SUPPLIED INFORMATION Block Start
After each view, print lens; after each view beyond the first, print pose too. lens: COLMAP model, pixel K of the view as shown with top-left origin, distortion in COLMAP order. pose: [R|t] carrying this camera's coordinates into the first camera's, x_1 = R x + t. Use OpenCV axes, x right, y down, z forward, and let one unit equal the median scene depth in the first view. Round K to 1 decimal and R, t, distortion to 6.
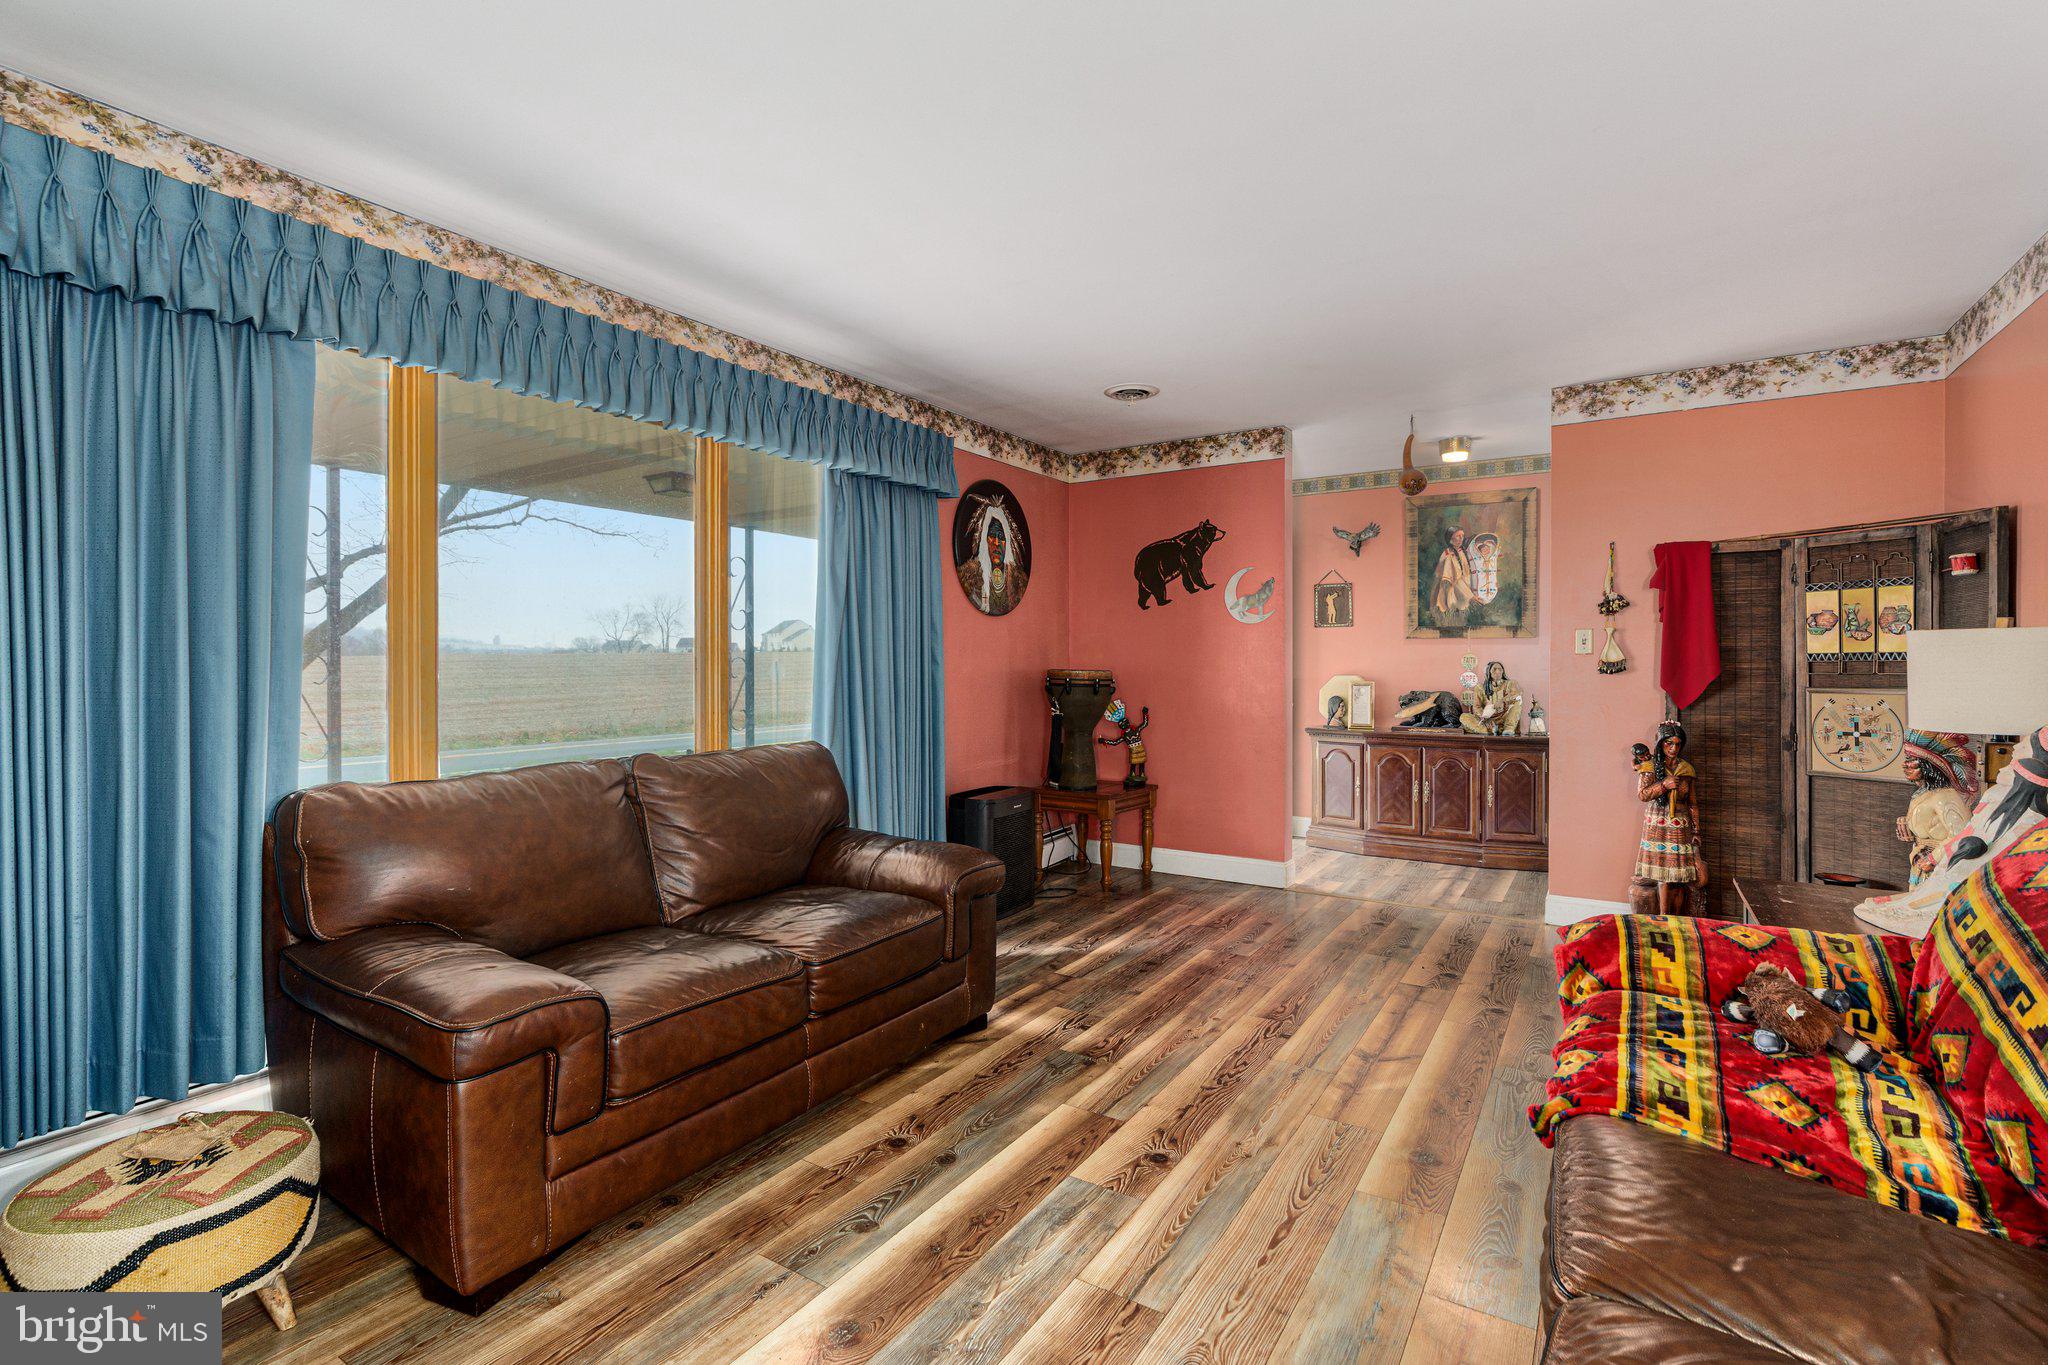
lens RADIAL K [[952.6, 0, 1001.1], [0, 952.6, 659.5], [0, 0, 1]] dist [0.000571, 0.000408]
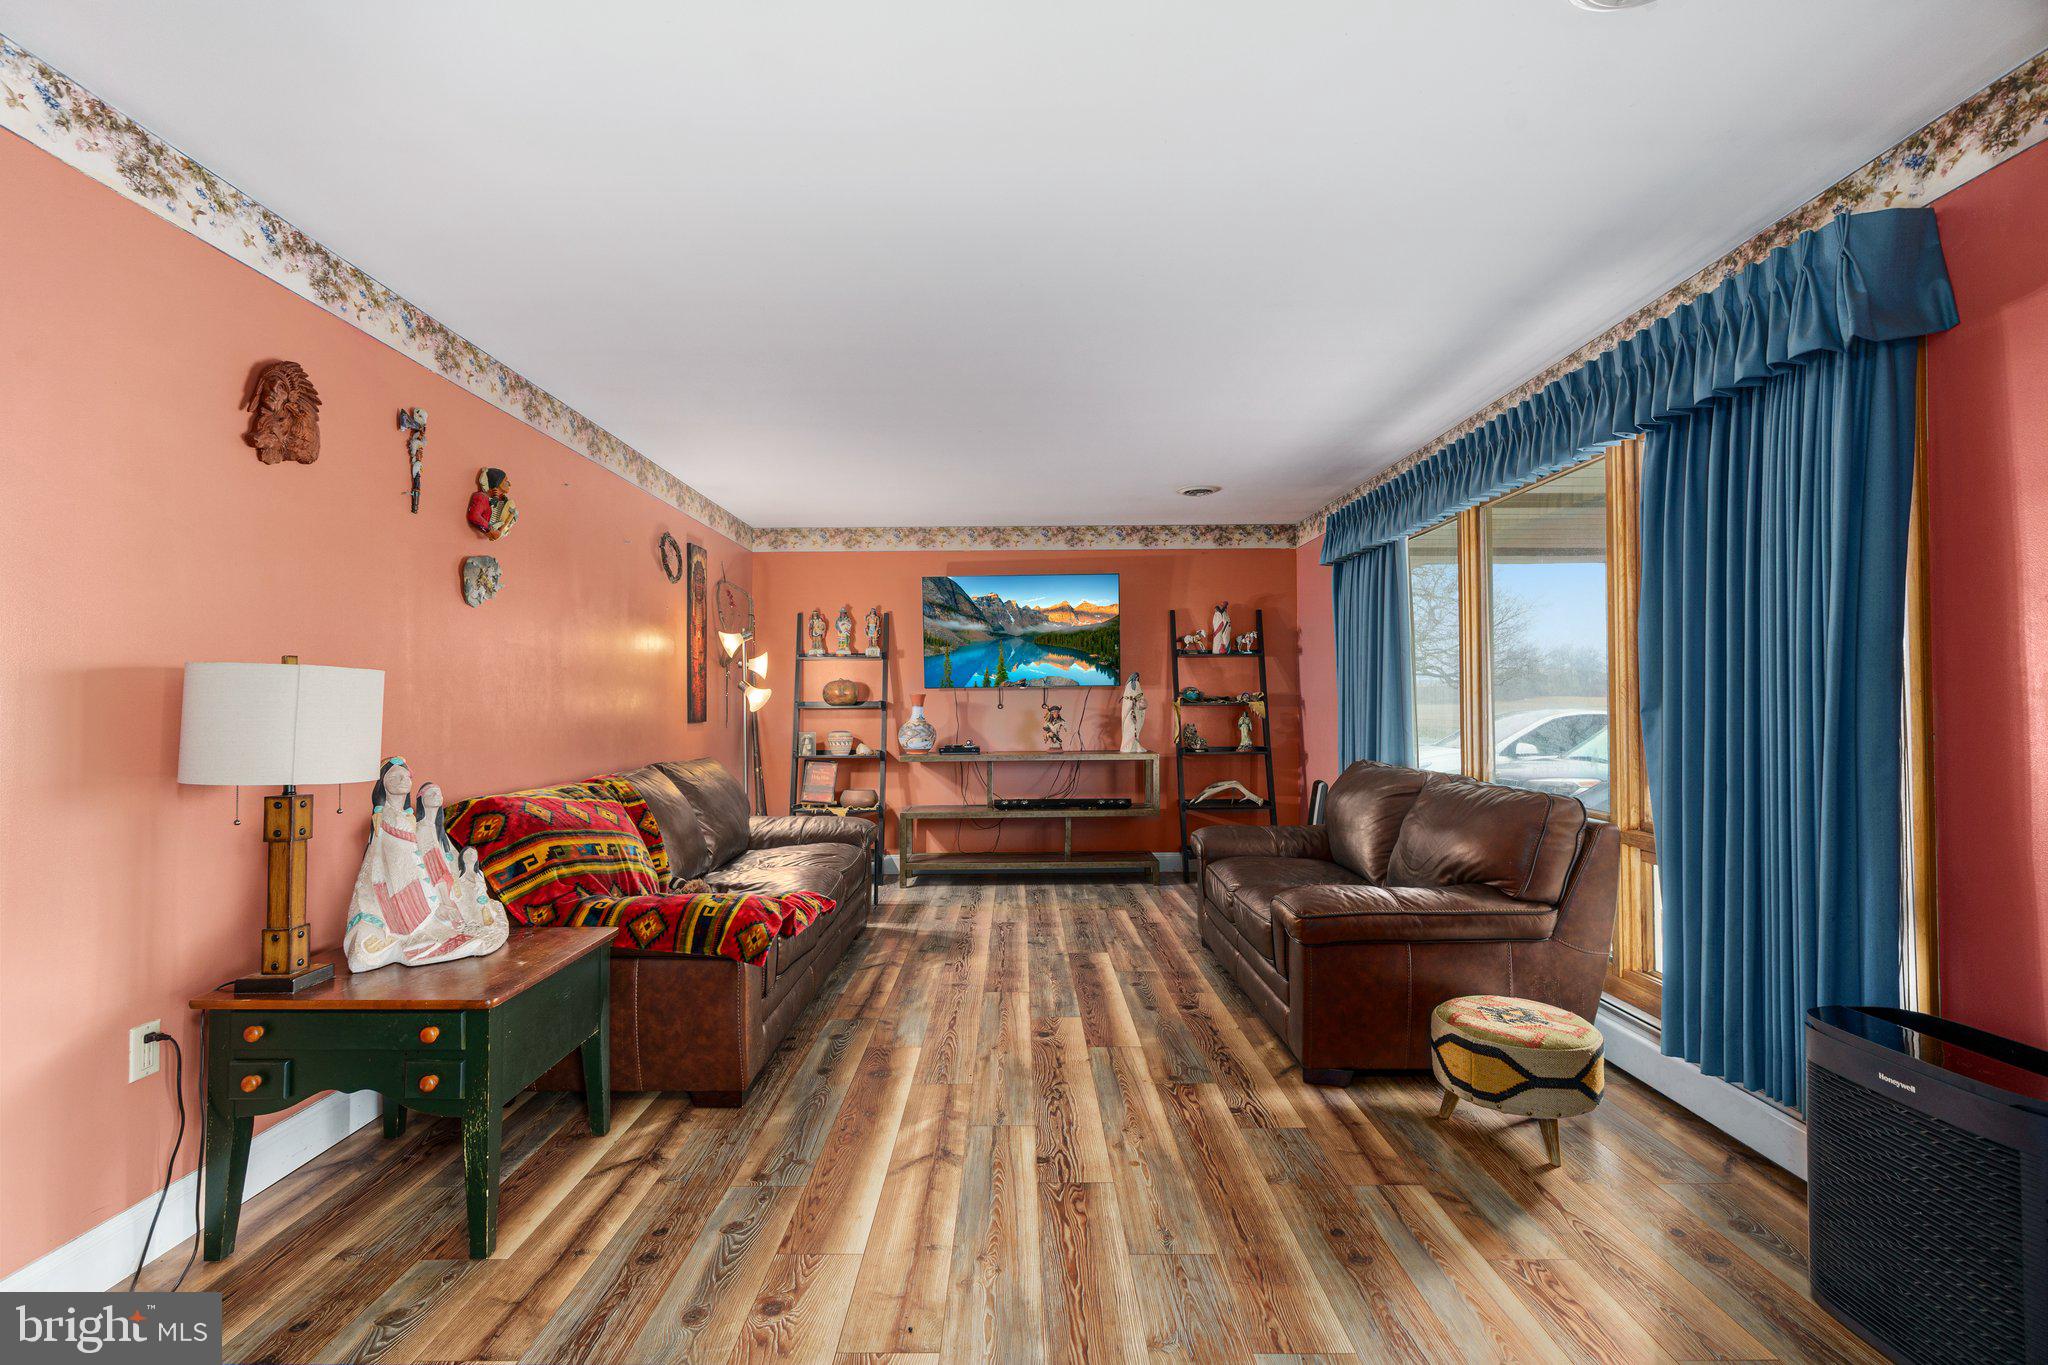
lens RADIAL K [[921.3, 0, 1018.7], [0, 921.3, 690.1], [0, 0, 1]] dist [-0.008331, 0.001592]
pose [[-0.833821, -0.002768, -0.552028, 0.597349], [0.005981, 0.999883, -0.014048, 0.002556], [0.552002, -0.015015, -0.833707, 1.312367]]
SUPPLIED INFORMATION Block End
◆ WHAT YOU SHOULD DO
Switch every "view" in the data above to "image" and write the lines out again with nothing else changed. Leave the pictures out.

◆ ANSWER FOR THE TASK
After each image, print lens; after each image beyond the first, print pose too. lens: COLMAP model, pixel K of the image as shown with top-left origin, distortion in COLMAP order. pose: [R|t] carrying this camera's coordinates into the first camera's, x_1 = R x + t. Use OpenCV axes, x right, y down, z forward, and let one unit equal the median scene depth in the first image. Round K to 1 decimal and R, t, distortion to 6.
lens RADIAL K [[952.6, 0, 1001.1], [0, 952.6, 659.5], [0, 0, 1]] dist [0.000571, 0.000408]
lens RADIAL K [[921.3, 0, 1018.7], [0, 921.3, 690.1], [0, 0, 1]] dist [-0.008331, 0.001592]
pose [[-0.833821, -0.002768, -0.552028, 0.597349], [0.005981, 0.999883, -0.014048, 0.002556], [0.552002, -0.015015, -0.833707, 1.312367]]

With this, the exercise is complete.